## Question 1

Define the MDP

In [30]:
import numpy as np

# Define states
states = ["Hostel", "Academic Building", "Canteen"]

# Define actions
actions = ["Class", "Food"]

# Define rewards for each state
rewards = {
    "Hostel": -1,
    "Academic Building": 3,
    "Canteen": 1
}

# Define transition probabilities as a dictionary
transition_probabilities = {
    ("Hostel", "Class"): [("Hostel", 0.5), ("Academic Building", 0.5)],
    ("Hostel", "Food"): [("Canteen", 1.0)],
    ("Academic Building", "Class"): [("Academic Building", 0.7), ("Canteen", 0.3)],
    ("Academic Building", "Food"): [("Canteen", 0.8), ("Academic Building", 0.2)],
    ("Canteen", "Class"): [("Academic Building", 0.6), ("Hostel", 0.3), ("Canteen", 0.1)],
    ("Canteen", "Food"): [("Canteen", 1.0)]
}

# Discount factor
gamma = 0.9


Value iteration

In [31]:
# Initialize value function for each state to 0
V = {state: 0 for state in states}

# Threshold for convergence
theta = 1e-6

def value_iteration():
    while True:
        delta = 0
        for state in states:
            v = V[state]
            # Update the value function based on the maximum expected return
            V[state] = max(
                sum(prob * (rewards[state] + gamma * V[next_state])
                    for next_state, prob in transition_probabilities[(state, action)])
                for action in actions
            )
            # Track the maximum change across all states
            delta = max(delta, abs(v - V[state]))
        # Stop if the value function converges
        if delta < theta:
            break
    return V

# Run value iteration
optimal_values_vi = value_iteration()
print("Optimal Values:", optimal_values_vi)

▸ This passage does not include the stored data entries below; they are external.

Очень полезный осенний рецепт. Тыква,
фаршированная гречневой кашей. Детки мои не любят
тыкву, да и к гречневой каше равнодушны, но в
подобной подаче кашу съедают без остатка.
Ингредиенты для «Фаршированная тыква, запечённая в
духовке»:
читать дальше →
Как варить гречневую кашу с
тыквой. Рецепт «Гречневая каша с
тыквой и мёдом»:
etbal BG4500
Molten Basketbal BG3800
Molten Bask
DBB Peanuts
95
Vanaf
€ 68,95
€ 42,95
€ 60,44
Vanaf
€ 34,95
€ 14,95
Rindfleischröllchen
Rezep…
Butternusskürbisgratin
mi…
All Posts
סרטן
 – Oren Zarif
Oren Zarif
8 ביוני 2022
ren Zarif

Optimal Values: {'Hostel': 16.056233839779527, 'Academic Building': 21.846509827444127, 'Canteen': 18.826701506623575}


In [32]:
def extract_policy():
    policy = {}
    for state in states:
        # Choose the action that maximizes the expected return
        policy[state] = max(
            actions,
            key=lambda action: sum(prob * (rewards[state] + gamma * V[next_state])
                                   for next_state, prob in transition_probabilities[(state, action)])
        )
    return policy

# Extract the optimal policy
optimal_policy_vi = extract_policy()
print("Optimal Policy:", optimal_policy_vi)

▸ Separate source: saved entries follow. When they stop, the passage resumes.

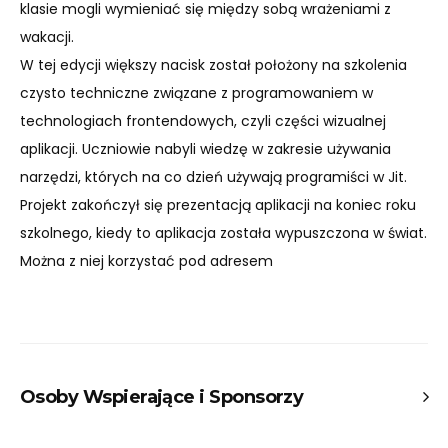
klasie mogli wymieniać się między sobą wrażeniami z
wakacji.
W tej edycji większy nacisk został położony na szkolenia
czysto techniczne związane z programowaniem w
technologiach frontendowych, czyli części wizualnej
aplikacji. Uczniowie nabyli wiedzę w zakresie używania
narzędzi, których na co dzień używają programiści w Jit.
Projekt zakończył się prezentacją aplikacji na koniec roku
szkolnego, kiedy to aplikacja została wypuszczona w świat.
Można z niej korzystać pod adresem
Osoby Wspierające i Sponsorzy
Osoby wspierające:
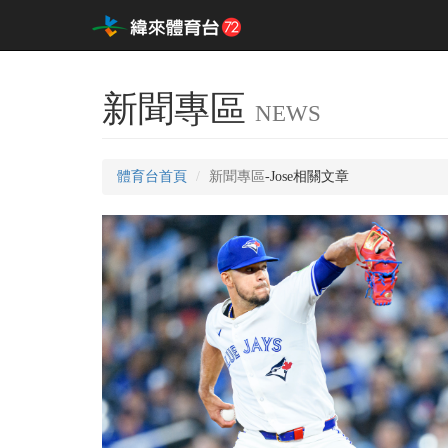
新聞專區
NEWS
體育台首頁
新聞專區
-Jose相關文章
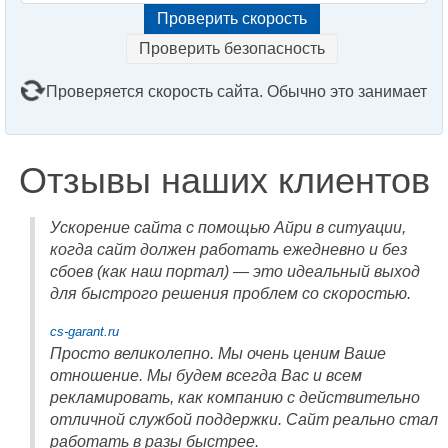
Проверить безопасность
Проверяется скорость сайта. Обычно это занимает
2–3 минуты. Подождите, пожалуйста...
Отзывы наших клиентов
Ускорение сайта с помощью Айри в ситуации,
когда сайт должен работать ежедневно и без
сбоев (как наш портал) — это идеальный выход
для быстрого решения проблем со скоростью.
cs-garant.ru
Просто великолепно. Мы очень ценим Ваше
отношение. Мы будем всегда Вас и всем
рекламировать, как компанию с действительно
отличной службой поддержки. Сайт реально стал
работать в разы быстрее.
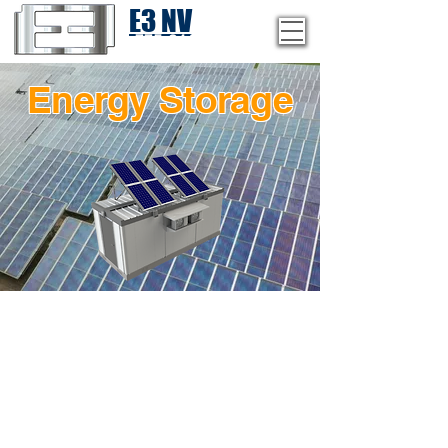
E3 NV
1-775-246-8111
Energy Storage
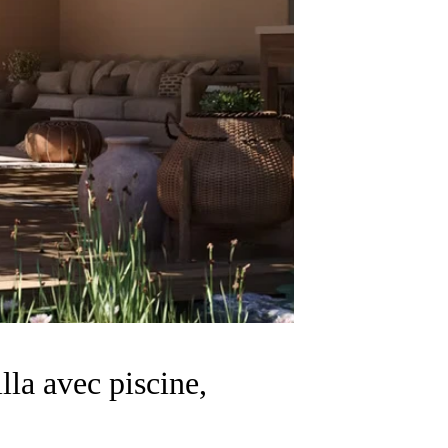
lla avec piscine,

Optimal Policy: {'Hostel': 'Class', 'Academic Building': 'Class', 'Canteen': 'Class'}


Policy iteration

In [33]:
# Initialize a random policy
policy = {state: np.random.choice(actions) for state in states}

def policy_evaluation(policy):
    while True:
        delta = 0
        for state in states:
            v = V[state]
            # Evaluate the policy by calculating the value for the chosen action
            action = policy[state]
            V[state] = sum(prob * (rewards[state] + gamma * V[next_state])
                           for next_state, prob in transition_probabilities[(state, action)])
            delta = max(delta, abs(v - V[state]))
        if delta < theta:
            break

def policy_improvement():
    stable = True
    for state in states:
        old_action = policy[state]
        # Choose the action that maximizes expected return
        policy[state] = max(
            actions,
            key=lambda action: sum(prob * (rewards[state] + gamma * V[next_state])
                                   for next_state, prob in transition_probabilities[(state, action)])
        )
        if old_action != policy[state]:
            stable = False
    return stable

def policy_iteration():
    while True:
        policy_evaluation(policy)
        if policy_improvement():
            break
    return policy

# Run policy iteration
optimal_policy = policy_iteration()
print("Optimal Policy (Policy Iteration):", optimal_policy)
print("Optimal Values (Policy Iteration):", V)


Optimal Policy (Policy Iteration): {'Hostel': 'Class', 'Academic Building': 'Class', 'Canteen': 'Class'}
Optimal Values (Policy Iteration): {'Hostel': 16.056233536108103, 'Academic Building': 21.846509538699056, 'Canteen': 18.826701241532977}